What to do:
Copy out again, unchanged, the listing below from the line that has "port telefonic" through the line that has "Program de Parteneriat".

• • •

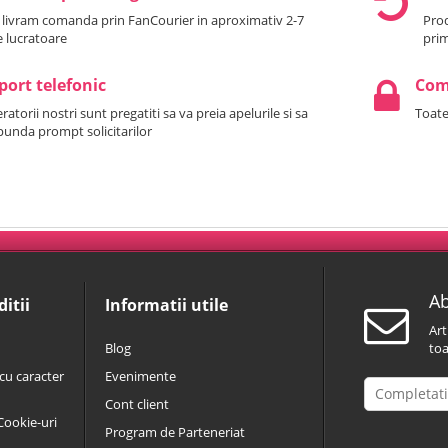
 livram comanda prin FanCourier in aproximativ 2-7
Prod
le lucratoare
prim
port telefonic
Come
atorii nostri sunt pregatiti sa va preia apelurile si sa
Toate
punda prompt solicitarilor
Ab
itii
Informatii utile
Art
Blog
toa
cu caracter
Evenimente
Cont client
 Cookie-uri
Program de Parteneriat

• • •

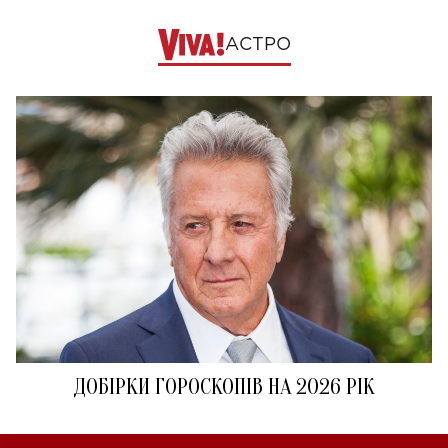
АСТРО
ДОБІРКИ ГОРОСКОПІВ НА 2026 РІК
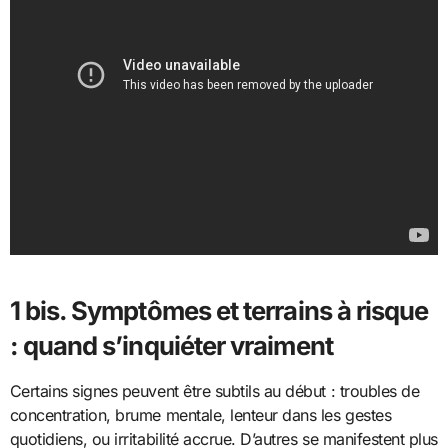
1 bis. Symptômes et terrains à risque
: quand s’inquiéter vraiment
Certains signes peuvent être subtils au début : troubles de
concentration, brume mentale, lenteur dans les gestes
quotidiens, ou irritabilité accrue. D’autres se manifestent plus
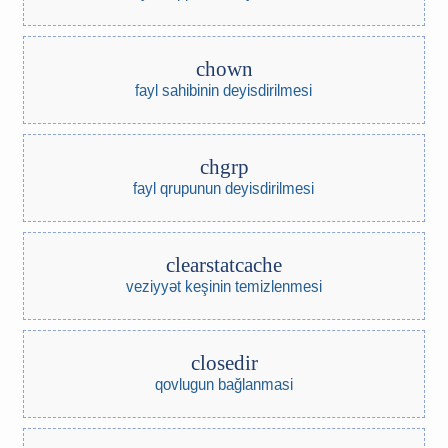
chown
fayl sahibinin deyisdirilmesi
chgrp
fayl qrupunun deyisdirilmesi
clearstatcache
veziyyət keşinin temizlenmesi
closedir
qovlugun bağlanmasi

• • •

Worked solution:
port telefonic
Come
atorii nostri sunt pregatiti sa va preia apelurile si sa
Toate
punda prompt solicitarilor
Ab
itii
Informatii utile
Art
Blog
toa
cu caracter
Evenimente
Cont client
 Cookie-uri
Program de Parteneriat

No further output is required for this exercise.